Supplied passage:
■ ■ ■
Recursively look for files with a specific extension

LinuxBashRecursion

Linux Problem Overview


I'm trying to find all files with a specific extension in a directory and its subdirectories with my bash (Latest Ubuntu LTS Release).

This is what's written in a script file:

#!/bin/bash

directory="/home/flip/Desktop"
suffix="in"

browsefolders ()
  for i in "$1"/*; 
  do
	echo "dir :$directory"
	echo "filename: $i"
	#	echo ${i#*.}
	extension=`echo "$i" | cut -d'.' -f2`
	echo "Erweiterung $extension"
	if     [ -f "$i" ]; then 		
	
		if [ $extension == $suffix ]; then
			echo "$i ends with $in"
				
		else
			echo "$i does NOT end with $in"
		fi
	elif [ -d "$i" ]; then  
    browsefolders "$i"
	fi
  done
}
browsefolders  "$directory"

Unfortunately, when I start this script in terminal, it says:

[: 29: in: unexpected operator

(with $extension instead of 'in')

What's going on here, where's the error? But this curly brace

Linux Solutions


Solution 1 - Linux

find $directory -type f -name "*.in"

is a bit shorter than that whole thing (and safer - deals with whitespace in filenames and directory names).

Your script is probably failing for entries that don't have a . in their name, making $extension empty.

Solution 2 - Linux

find {directory} -type f -name '*.extension'

Example: To find all csv files in the current directory and its sub-directories, use:

find . -type f -name '*.csv'

Solution 3 - Linux

The syntax I use is a bit different than what @Matt suggested:

find $directory -type f -name \*.in

(it's one less keystroke).

Solution 4 - Linux

Without using find:

du -a $directory | awk '{print $2}' | grep '\.in$'

Solution 5 - Linux

find "$PWD" -type f -name "*.in"

Solution 6 - Linux

Though using find command can be useful here, the shell itself provides options to achieve this requirement without any third party tools. The bash shell provides an extended glob support option using which you can get the file names under recursive paths that match with the extensions you want.
■ ■ ■
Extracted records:
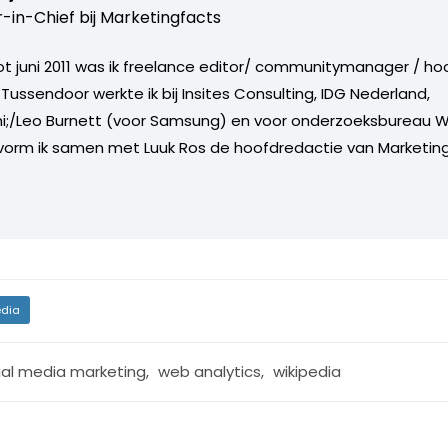
r-in-Chief bij
Marketingfacts
tot juni 2011 was ik freelance editor/ communitymanager / ho
Tussendoor werkte ik bij Insites Consulting, IDG Nederland,
i;/Leo Burnett (voor Samsung) en voor onderzoeksbureau W
vorm ik samen met Luuk Ros de hoofdredactie van Marketing
dia
ial media marketing
,
web analytics
,
wikipedia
■ ■ ■
Answer these from the thread on recursively finding files by extension:
(a) What path does the script assign to the variable directory?
(b) According to Solution 1, for which entries is the script probably failing, and why?
(c) What command does Solution 2 give for finding all csv files in the current directory and its sub-directories?

Output:
(a) /home/flip/Desktop
(b) It is probably failing for entries that don't have a . in their name, because that makes $extension empty.
(c) find . -type f -name '*.csv'